Parto humanizado: ambiente favorece a privacidade e a tranquilidade na hora do parto; entenda como funciona em Mirandópolis

Parto humanizado: ambiente favorece a privacidade e a tranquilidade na hora do parto; entenda como funciona em Mirandópolis

Quem já é mãe sabe que a hora da chegada do bebê é sempre especial e muitas mulheres que se preparam para esse momento têm diversas dúvidas e angústias, principalmente relacionadas ao parto, tais como medo da dor e, também, de situações abusivas.

Segundo Ádyla Keila Lopes Silva Oliveira, obstetra, diretora técnica da MCO-UFBA (Maternidade Climério de Oliveira, da Universidade Federal da Bahia), ligada à rede Ebserh (Empresa Brasileira de Serviços Hospitalares), o crescente aumento de cesarianas no Brasil e em todo o mundo torna necessária a criação de medidas que estimulem as futuras mães a voltarem a desejar o método normal, via canal vaginal, e, assim, o número de unidades especializadas em assistência humanizada tem crescido bastante.
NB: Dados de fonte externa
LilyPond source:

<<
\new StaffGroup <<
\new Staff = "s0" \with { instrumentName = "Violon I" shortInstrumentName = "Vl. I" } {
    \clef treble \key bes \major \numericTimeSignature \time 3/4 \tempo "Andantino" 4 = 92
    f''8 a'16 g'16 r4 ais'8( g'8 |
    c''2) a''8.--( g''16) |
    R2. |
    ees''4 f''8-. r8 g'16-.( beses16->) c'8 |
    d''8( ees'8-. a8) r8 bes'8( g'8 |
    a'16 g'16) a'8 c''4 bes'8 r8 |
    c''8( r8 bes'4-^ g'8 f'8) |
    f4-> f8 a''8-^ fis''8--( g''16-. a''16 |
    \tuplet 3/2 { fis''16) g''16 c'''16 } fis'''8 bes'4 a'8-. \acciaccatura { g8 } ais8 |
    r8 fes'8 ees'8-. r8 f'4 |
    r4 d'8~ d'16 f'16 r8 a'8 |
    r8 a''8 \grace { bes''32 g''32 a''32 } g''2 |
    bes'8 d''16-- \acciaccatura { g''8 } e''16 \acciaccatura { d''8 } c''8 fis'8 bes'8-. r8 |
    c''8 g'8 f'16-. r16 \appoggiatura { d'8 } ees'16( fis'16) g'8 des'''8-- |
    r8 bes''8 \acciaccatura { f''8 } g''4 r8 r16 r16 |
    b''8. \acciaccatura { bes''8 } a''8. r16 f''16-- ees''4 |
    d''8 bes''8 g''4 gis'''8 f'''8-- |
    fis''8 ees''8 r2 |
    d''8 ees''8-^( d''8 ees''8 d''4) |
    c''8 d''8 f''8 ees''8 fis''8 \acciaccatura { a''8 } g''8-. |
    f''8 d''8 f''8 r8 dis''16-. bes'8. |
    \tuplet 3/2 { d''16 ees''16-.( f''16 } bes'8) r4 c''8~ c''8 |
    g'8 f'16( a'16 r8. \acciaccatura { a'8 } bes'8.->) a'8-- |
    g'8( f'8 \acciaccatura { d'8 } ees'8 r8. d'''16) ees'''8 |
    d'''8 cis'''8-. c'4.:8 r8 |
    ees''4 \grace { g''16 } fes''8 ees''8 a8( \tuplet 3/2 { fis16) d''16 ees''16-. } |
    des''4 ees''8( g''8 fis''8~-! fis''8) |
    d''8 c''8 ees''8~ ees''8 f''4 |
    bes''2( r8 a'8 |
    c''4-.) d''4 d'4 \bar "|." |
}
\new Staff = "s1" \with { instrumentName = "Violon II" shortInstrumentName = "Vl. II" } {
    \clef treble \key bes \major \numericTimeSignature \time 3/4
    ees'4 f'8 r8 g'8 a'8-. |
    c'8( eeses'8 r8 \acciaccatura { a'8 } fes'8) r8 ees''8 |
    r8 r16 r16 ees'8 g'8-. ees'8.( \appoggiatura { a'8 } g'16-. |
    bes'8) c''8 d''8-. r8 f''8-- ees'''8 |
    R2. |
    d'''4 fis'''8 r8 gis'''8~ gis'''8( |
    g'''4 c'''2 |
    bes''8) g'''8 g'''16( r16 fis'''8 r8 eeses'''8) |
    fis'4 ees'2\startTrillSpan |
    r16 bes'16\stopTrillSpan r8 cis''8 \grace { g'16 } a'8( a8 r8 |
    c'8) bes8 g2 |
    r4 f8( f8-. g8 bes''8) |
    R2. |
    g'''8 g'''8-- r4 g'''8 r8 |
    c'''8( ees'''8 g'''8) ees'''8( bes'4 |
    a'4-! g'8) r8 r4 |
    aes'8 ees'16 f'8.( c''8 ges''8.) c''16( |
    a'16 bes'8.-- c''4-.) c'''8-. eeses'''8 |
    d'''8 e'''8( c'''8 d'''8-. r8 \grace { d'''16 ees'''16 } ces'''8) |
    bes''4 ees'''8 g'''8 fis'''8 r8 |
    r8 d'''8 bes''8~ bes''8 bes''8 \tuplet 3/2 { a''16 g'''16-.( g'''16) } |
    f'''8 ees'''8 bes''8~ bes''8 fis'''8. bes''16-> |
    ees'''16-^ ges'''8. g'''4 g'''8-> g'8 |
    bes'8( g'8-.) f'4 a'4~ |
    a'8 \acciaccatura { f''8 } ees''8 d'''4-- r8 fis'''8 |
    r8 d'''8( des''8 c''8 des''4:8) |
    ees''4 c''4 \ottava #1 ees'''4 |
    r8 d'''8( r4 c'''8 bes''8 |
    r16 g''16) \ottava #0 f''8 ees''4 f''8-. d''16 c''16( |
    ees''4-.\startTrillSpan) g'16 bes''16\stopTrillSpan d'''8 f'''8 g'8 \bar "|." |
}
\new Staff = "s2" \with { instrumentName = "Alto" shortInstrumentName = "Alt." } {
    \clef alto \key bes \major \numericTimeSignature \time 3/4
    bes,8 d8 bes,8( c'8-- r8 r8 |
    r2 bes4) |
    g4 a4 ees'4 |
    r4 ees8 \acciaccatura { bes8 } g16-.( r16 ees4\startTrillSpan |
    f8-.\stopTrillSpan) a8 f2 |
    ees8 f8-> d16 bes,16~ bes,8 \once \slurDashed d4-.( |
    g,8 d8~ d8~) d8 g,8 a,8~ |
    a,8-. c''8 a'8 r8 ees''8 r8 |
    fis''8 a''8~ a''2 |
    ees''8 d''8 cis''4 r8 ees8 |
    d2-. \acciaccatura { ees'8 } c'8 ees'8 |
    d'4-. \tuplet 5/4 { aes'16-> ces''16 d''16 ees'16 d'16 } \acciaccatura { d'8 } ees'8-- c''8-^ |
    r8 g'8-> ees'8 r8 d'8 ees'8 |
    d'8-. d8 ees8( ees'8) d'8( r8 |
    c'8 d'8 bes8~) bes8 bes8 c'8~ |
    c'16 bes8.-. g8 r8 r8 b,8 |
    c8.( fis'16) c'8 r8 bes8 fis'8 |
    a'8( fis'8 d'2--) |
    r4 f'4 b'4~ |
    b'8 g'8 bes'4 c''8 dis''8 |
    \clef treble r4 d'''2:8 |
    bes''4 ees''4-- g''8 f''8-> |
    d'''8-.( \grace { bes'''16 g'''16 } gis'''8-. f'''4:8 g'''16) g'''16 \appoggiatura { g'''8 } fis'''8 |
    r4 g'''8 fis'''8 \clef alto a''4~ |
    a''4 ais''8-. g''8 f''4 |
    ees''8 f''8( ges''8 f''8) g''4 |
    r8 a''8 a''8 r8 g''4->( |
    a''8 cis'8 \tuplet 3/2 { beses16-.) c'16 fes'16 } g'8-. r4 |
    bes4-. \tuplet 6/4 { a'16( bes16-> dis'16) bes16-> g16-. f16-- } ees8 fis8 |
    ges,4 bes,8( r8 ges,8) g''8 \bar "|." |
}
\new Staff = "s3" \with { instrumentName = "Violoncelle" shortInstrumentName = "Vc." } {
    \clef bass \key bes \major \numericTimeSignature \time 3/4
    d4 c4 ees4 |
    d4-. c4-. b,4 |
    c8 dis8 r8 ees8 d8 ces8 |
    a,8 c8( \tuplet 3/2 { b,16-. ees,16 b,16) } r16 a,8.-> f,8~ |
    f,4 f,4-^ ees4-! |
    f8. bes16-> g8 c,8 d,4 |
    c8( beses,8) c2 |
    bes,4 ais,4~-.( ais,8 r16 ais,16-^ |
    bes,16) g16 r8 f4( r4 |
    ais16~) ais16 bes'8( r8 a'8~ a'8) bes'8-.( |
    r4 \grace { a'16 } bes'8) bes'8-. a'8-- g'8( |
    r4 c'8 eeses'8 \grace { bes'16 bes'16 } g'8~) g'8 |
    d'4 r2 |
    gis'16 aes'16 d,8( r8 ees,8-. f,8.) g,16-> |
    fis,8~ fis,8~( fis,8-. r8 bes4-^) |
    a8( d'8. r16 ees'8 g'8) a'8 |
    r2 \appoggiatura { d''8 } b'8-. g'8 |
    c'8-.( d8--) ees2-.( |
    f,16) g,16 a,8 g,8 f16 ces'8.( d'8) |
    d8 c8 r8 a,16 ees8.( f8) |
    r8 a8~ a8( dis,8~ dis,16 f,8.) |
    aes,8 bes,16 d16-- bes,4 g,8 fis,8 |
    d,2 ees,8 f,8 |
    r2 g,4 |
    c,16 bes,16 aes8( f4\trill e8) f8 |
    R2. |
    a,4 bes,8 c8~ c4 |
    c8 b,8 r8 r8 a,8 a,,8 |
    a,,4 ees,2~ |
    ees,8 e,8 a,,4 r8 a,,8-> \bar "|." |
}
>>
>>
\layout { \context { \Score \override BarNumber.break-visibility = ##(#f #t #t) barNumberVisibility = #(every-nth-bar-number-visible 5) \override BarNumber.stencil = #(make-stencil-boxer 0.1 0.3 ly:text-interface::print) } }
Especialistas explicam que o parto humanizado não está relacionado a um tipo específico, mas, sim, a uma série de práticas acolhedoras e respeitosas que considera os desejos da mãe e o funcionamento do seu corpo fundamentado em evidências científicas.

Henrique, Marcela, Nilson e Vilma

EM MIRANDÓPOLIS

Nilson Silveira Lisboa, enfermeiro obstetra do Hospital Estadual de Mirandópolis, comenta que depois de muito esforço, que contou com total apoio da direção do hospital, conseguiram estruturar melhor o que já vinha sendo feito. “Antes a mãe ficava em uma sala pré parto para depois ser deslocada até o centro obstétrico, onde era atendida por uma outra equipe de enfermagem, com pessoas diferentes do pré parto, o que já causava um desconforto na paciente”, explica.

O enfermeiro lembra que tudo mudou quando o Governo de São Paulo, por meio de um projeto do Ministério da Saúde, mandou no ano passado para o Hospital de Mirandópolis recursos para aquisição de diversos equipamentos para montar um quarto que eles chamam de humanizado.

“A cama se transforma em uma maca ginecológica na hora do parto, deixando a paciente na melhor posição na hora de ter seu filho. Depois do nascimento, a mãe não precisa ser transferida de cama, pois ela se transforma conforme a necessidade do paciente. O quarto já está todo preparado para o recém-nascido ficar com a mãe, que fica tranquila já que o espaço conta com berço aquecido e muito mais”, relata Nilson.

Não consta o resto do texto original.